Als de preekstoel een boomhut wordt [column]
‘Ik dacht dat het een boomhut was’, zegt een van de kinderen in de kerk spontaan.
Hij kijkt naar de preekstoel. De gids heeft hem net uitgelegd waar dat grote meubel met de trap voor dient.
Niet dat hij er veel wijzer van is geworden.
Wat is dat, preken? Een andere vorm van spreken? En hoezo is er dat dakje bovenaan? Er zit toch al een dak op de kerk? En waarom heet zoiets een stoel? Je kunt er niet eens gaan zitten!
Voor onbevangen ogen zijn er veel vreemde dingen te zien in een kerk.
Een biechtstoel en een communiebank. Een wierookvat en een doopvont. Schilderijen met doorboorde heiligen en beelden van ernstige mannen met baarden. Veel kruisbeelden ook, altijd al schokkend.
Het valt op dat de uitleg steevast begint met ‘Vroeger…’ Onze kerken zijn plekken waar het verleden tastbaar en zichtbaar aanwezig is. En het heden soms te weinig.
Vaak hoor je mensen klagen over de teloorgang van de kennis van Bijbelverhalen en heiligenlevens, van liturgische gebruiken en christelijke tradities.
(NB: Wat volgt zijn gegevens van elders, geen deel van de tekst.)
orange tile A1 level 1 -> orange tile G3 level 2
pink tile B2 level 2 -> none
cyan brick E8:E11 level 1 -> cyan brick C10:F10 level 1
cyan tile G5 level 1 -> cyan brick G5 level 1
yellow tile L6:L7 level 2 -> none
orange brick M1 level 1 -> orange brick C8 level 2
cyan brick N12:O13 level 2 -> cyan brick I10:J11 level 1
Allemaal dingen die je nodig hebt om te begrijpen wat je ziet in onze kerken, in een groot deel van onze musea en in het stads- en dorpsbeeld.
Maar hoeveel belangrijker is het niet dat we vertellen over waar het echt om gaat?
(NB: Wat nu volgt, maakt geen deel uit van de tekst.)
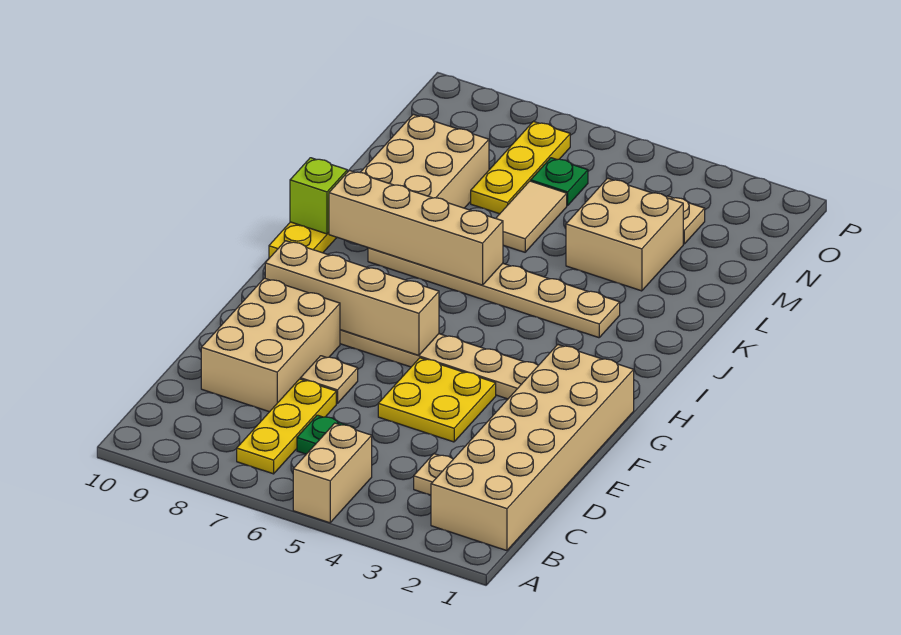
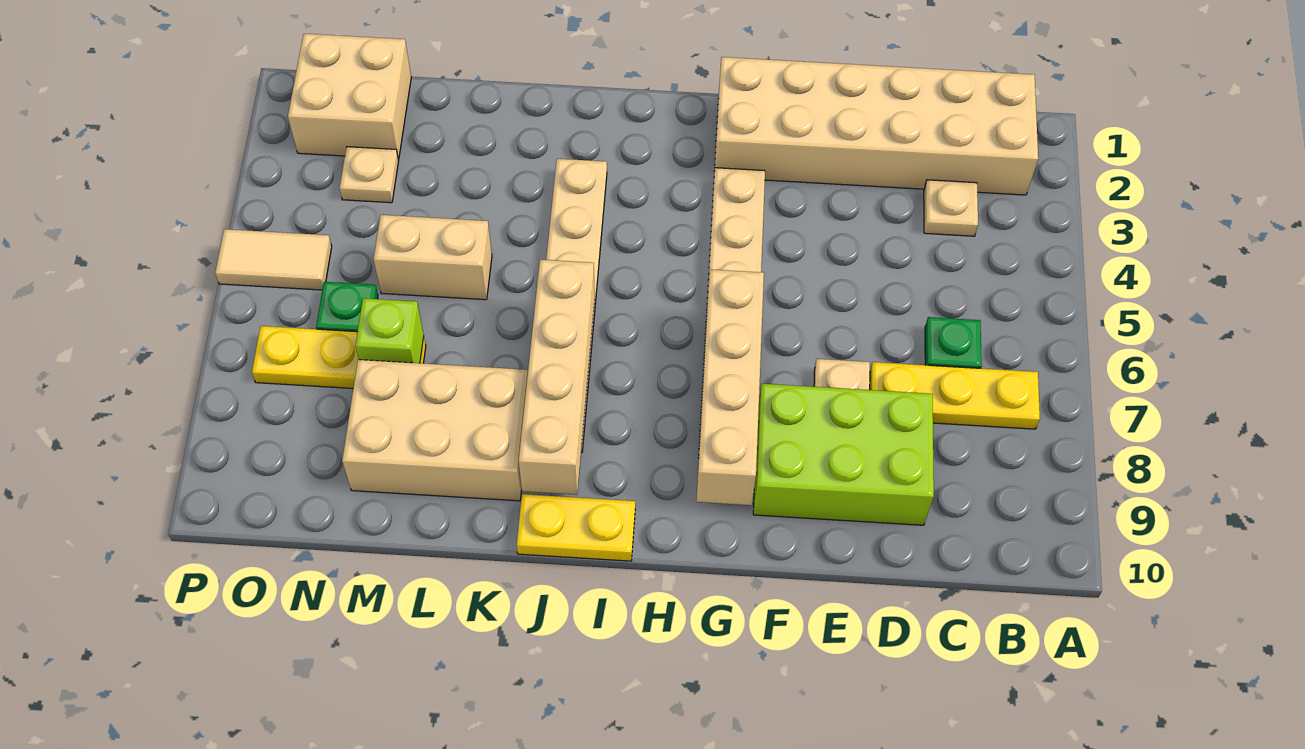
tan brick A5:B5 level 1 -> tan brick L5:M5 level 1
tan brick D8:F9 level 1 -> lime brick D8:F9 level 1
yellow plate E4:F5 level 1 -> none
lime brick J10 level 2 -> lime brick M7 level 2
tan brick L3:M4 level 1 -> tan brick N1:O2 level 1
tan tile L6:M6 level 1 -> tan tile O5:P5 level 1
Waar we als christenen van leven, waartoe al die beelden doorheen de eeuwen hebben bijgedragen?
Het zou moeten gaan over mededogen en mildheid, over vergeving en solidariteit, over inkeer en soberheid, over aandacht en zorg. Onze uitleg over Bijbelverhalen, over heiligenlevens en over het kerkmeubilair zou daar altijd moeten landen en niet – zoals nu al te vaak het geval is – bij eigenaardige details en lachwekkende gebruiken.
Soms is de omweg misschien te lang. Of zijn de gidsen niet vertrouwd met de diepere betekenis van het erfgoed. Of vergeten ze dat het niet om folklore gaat, maar dat het waarden zijn waarvan nog steeds duizenden mensen in ons land leven.
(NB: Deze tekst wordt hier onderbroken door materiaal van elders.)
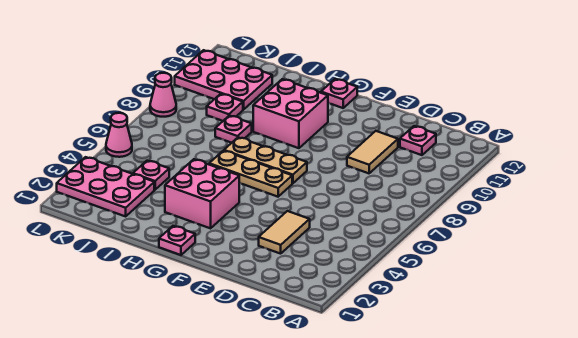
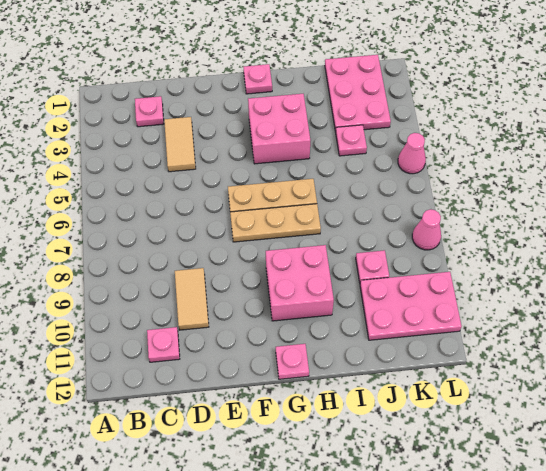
pink plate I8 level 1 -> pink plate C2 level 1
pink plate J2:L3 level 1 -> pink plate J1:K3 level 1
Misschien kunnen we zelf onze kinderen en kleinkinderen wegwijs maken in de beeldentaal van de kerk.
Vaak liggen er blaadjes met uitleg. Of er is wel iemand in de parochie te vinden die er met plezier meer over kan vertellen. De glasramen, de schilderijen, de rijke symboliek van talloze voorwerpen. Het is een soort geheimtaal, die we met trots moeten overleveren. Niet als in een museum, maar als een teken dat alles waarvoor mensen eeuwenlang zoveel inspanningen hebben gedaan, waar en waardevol is.
Dan wordt de preekstoel zoveel meer dan een boomhut.